When these stone sculptures are introduced to the exhibition space, the definition of “subject” extends to include those experiencing the sculptures. If experiencing a painting can be seen as observing a surface and engaging in an illusion, then experiencing a sculpture is akin to journeying from one surface to the next and tiling them together to envision a form. Hence, such experience results in movement, as it requires the subject to physically navigate around the work. The flat sculptures on the wall might appear to be abstract paintings on shaped canvases, but their depth is not quite the indicator of what they are. What is crucial is the fact that they are fragments broken off of a larger whole.

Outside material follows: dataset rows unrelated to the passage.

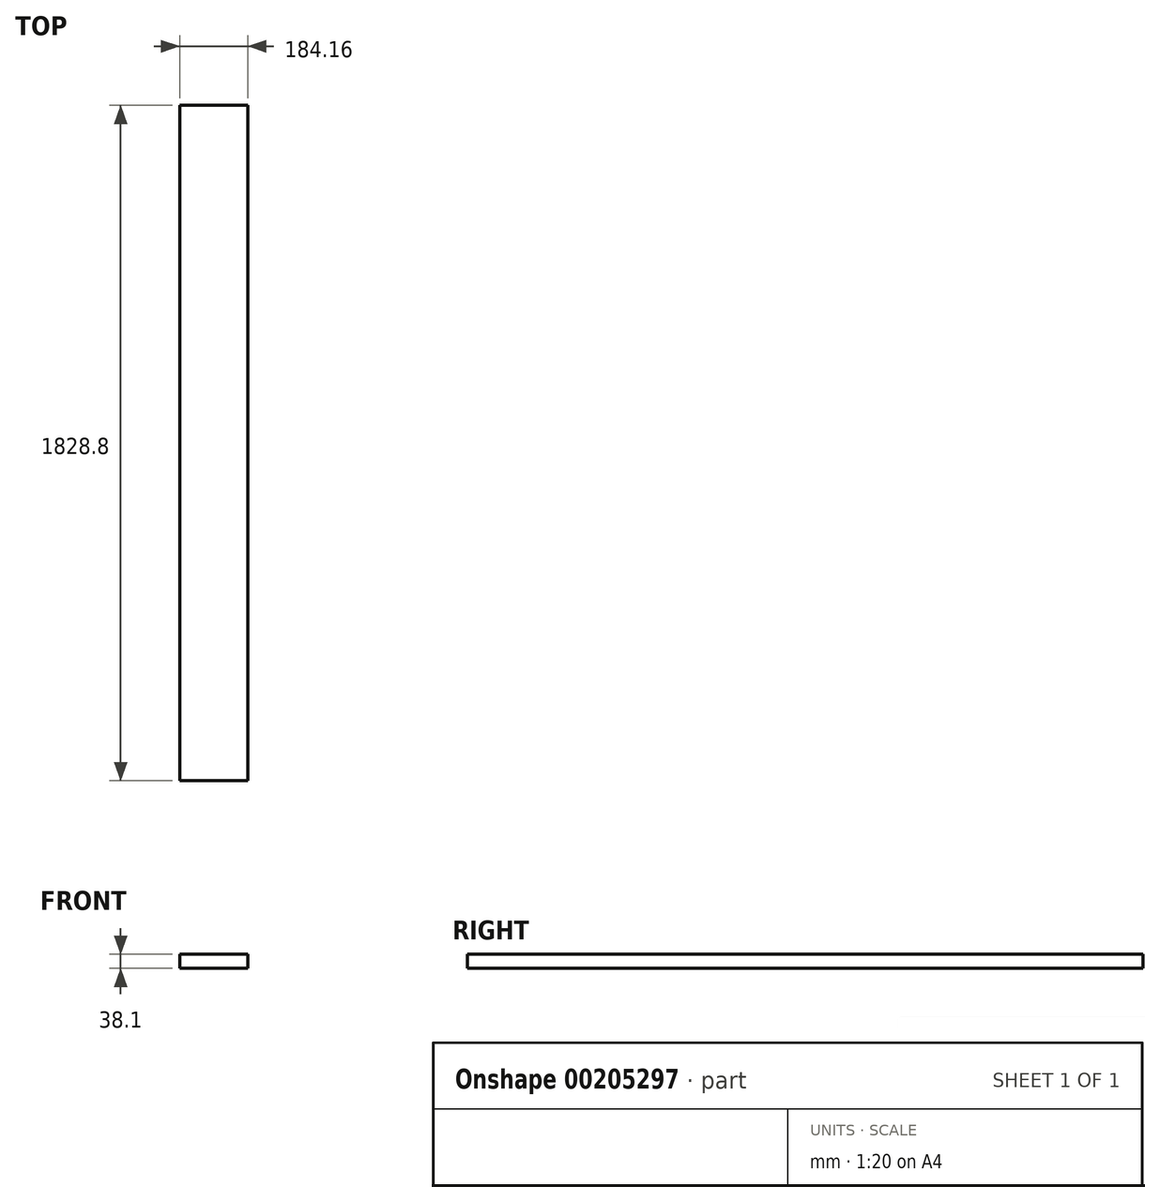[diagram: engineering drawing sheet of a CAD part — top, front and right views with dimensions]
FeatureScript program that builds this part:
annotation { "Feature Type Name" : "Feature", "Feature Type Description" : "" }
export const myFeature = defineFeature(function(context is Context, id is Id, definition is map)
    precondition{}
    {
        {
            var Q0;
            Q0=qCreatedBy(makeId("Front.planeOp"),FACE);
            var sketch = newSketch(context, id + "F0", { "sketchPlane" : qUnion([Q0])});
            skLineSegment(sketch, "E0.bottom", {"start": v(92.08, -19.05) * mm, "end": v(-92.08, -19.05) * mm});
            skLineSegment(sketch, "E0.top", {"start": v(92.08, 19.05) * mm, "end": v(-92.08, 19.05) * mm});
            skLineSegment(sketch, "E0.left", {"start": v(92.08, -19.05) * mm, "end": v(92.08, 19.05) * mm});
            skLineSegment(sketch, "E0.right", {"start": v(-92.08, -19.05) * mm, "end": v(-92.08, 19.05) * mm});
            skPoint(sketch, "E0.middle", {"position": v(0, 0) * mm});
            skSolve(sketch);
        }
        {
            var Q0;
            Q0=makeQuery(id+"F0.imprint","IMPRINT",FACE,{"disambiguationData":[TD([[makeQuery(id+"F0.imprint","IMPRINT",EDGE,{"derivedFrom":sQuery(id+"F0.wireOp",EDGE,"E0.bottom")}),-1.0]])]});
            extrude(context, id + "F1", {"entities" : qUnion([Q0]), "depth" : 914.4 * mm, "hasSecondDirection" : true, "secondDirectionOppositeDirection" : true, "secondDirectionDepth" : 914.4 * mm});
        }
        {
            var Q0;
            Q0=makeQuery(id+"F1.opExtrude","SWEPT_FACE",FACE,{"disambiguationData":[OSD([sQuery(id+"F0.wireOp",EDGE,"E0.bottom")])]});
            var sketch = newSketch(context, id + "F2", { "sketchPlane" : qUnion([Q0])});
            skCircle(sketch, "E1", {"center": v(41.28, 863.6) * mm, "radius": 44.45 * mm});
            skCircle(sketch, "E2", {"center": v(-41.28, 863.6) * mm, "radius": 44.45 * mm});
            skCircle(sketch, "E3", {"center": v(41.27, -863.6) * mm, "radius": 44.45 * mm});
            skCircle(sketch, "E4", {"center": v(-41.27, -863.6) * mm, "radius": 44.45 * mm});
            skSolve(sketch);
        }
        {
            var Q0;
            Q0=makeQuery(id+"F1.opExtrude","SWEPT_FACE",FACE,{"disambiguationData":[OSD([sQuery(id+"F0.wireOp",EDGE,"E0.top")])]});
            var sketch = newSketch(context, id + "F3", { "sketchPlane" : qUnion([Q0])});
            skCircle(sketch, "E5", {"center": v(0, -863.6) * mm, "radius": 38.1 * mm});
            skCircle(sketch, "E6", {"center": v(0, 0) * mm, "radius": 38.1 * mm});
            skCircle(sketch, "E7", {"center": v(0, 863.6) * mm, "radius": 38.1 * mm});
            skSolve(sketch);
        }
    });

The procession of wall-hanging pieces is, therefore, like a blueprint that lays out the numerous facets of a whole—the original sculpture or span of time.

 

The task of the viewer is to reassemble these pieces and trace back their previous forms and times. To stitch these times together, the viewer must stand in the center of the space and piece the surrounding sculptures into a connected narrative or step closer to the sculptures and search for hints of an unfinished story. When the movement of the artist and the movement of the viewer interact, the “sculptural experience” at that moment, is when scattered subjects fall into line and separate spacetimes come into contact.

 

Hyun Bhin Kwon (b. 1991) lives and works in Paju, KR. Kwon was selected to participate in DOOSAN Art Lab Exhibition 2019: Part 1 (2019, DOOSAN Gallery, Seoul, KR) and had solo exhibitions at spaces including Gallery Kiche (2021, Seoul, KR), Monoha (2020, Seoul, KR), A-Lounge (2019, Seoul, KR), and RAINBOWCUBE (2018, Seoul, KR). Kwon has also shown in group exhibitions at the HITE Collection (2022, Seoul, KR), WESS (2022, Seoul, KR), Art Sonje Center (2021, Seoul, KR), Amado Art Space (2021, Seoul, KR), and P21 (2020, Seou, KRl).